(Beginning of Material to process)

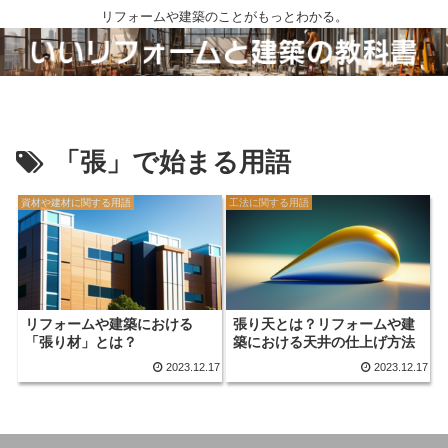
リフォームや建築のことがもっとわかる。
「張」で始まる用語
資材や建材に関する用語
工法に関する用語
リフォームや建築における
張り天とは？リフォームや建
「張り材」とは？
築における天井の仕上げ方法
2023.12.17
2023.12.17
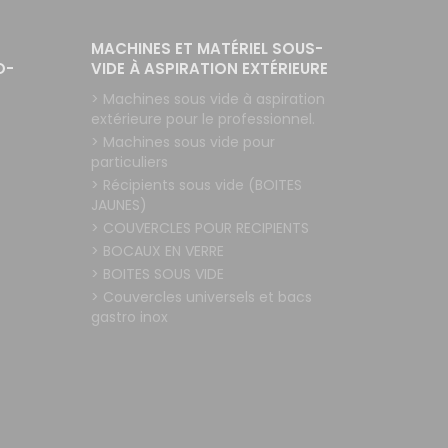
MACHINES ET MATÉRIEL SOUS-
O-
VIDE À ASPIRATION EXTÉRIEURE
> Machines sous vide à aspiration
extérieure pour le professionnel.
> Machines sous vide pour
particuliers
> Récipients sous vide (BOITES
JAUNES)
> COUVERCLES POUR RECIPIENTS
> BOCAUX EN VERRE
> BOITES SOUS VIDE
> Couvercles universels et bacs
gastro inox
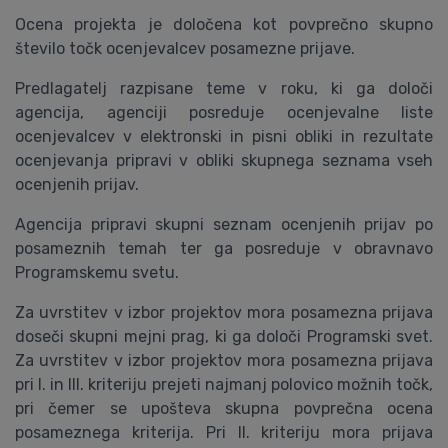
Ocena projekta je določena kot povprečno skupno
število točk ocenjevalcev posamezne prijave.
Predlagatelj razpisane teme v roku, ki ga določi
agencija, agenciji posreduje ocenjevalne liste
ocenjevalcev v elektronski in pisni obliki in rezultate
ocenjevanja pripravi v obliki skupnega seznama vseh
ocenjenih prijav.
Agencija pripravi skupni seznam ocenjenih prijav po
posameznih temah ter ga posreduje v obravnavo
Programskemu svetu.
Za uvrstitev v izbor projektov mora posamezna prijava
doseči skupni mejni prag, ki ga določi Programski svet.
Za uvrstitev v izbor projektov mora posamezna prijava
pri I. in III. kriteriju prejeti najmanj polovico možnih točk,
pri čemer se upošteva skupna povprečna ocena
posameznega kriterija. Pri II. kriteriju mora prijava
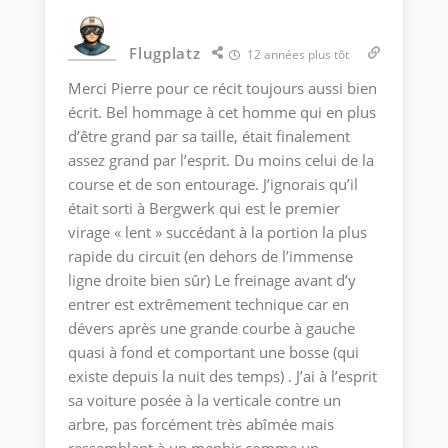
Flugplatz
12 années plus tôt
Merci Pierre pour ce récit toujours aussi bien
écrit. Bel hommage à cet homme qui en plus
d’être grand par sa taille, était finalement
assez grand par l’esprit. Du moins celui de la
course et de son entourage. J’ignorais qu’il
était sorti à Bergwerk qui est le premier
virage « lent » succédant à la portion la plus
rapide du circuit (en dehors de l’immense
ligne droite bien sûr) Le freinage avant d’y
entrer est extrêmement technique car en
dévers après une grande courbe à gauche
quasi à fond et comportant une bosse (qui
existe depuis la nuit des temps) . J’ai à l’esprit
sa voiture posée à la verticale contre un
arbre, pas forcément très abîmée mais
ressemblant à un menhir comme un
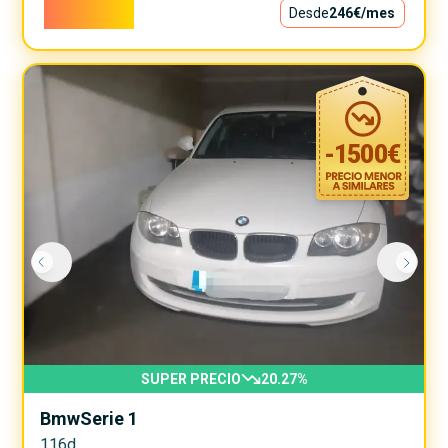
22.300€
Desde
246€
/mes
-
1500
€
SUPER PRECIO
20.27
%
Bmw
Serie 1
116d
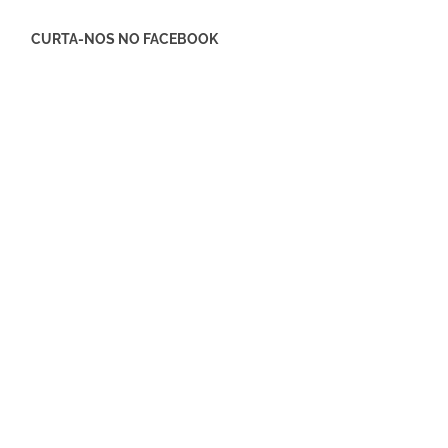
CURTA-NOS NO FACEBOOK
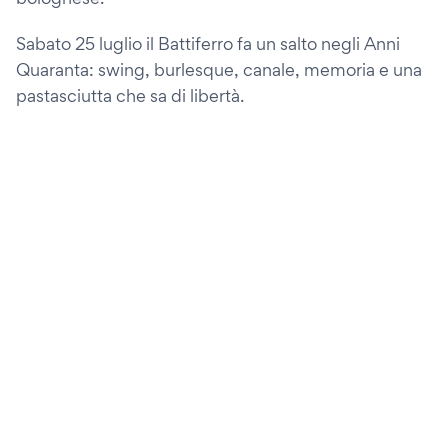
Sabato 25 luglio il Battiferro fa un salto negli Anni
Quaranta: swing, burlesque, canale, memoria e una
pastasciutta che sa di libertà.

(End of Material to process)

## What is being asked
In the listing above, find the line containing "sous vide à aspiration" and the line containing "agencija, agenciji posreduje". Reproduce those lines and all between them exactly, with no pictures and nothing more.

## Result below
> Machines sous vide à aspiration
extérieure pour le professionnel.
> Machines sous vide pour
particuliers
> Récipients sous vide (BOITES
JAUNES)
> COUVERCLES POUR RECIPIENTS
> BOCAUX EN VERRE
> BOITES SOUS VIDE
> Couvercles universels et bacs
gastro inox
Ocena projekta je določena kot povprečno skupno
število točk ocenjevalcev posamezne prijave.
Predlagatelj razpisane teme v roku, ki ga določi
agencija, agenciji posreduje ocenjevalne liste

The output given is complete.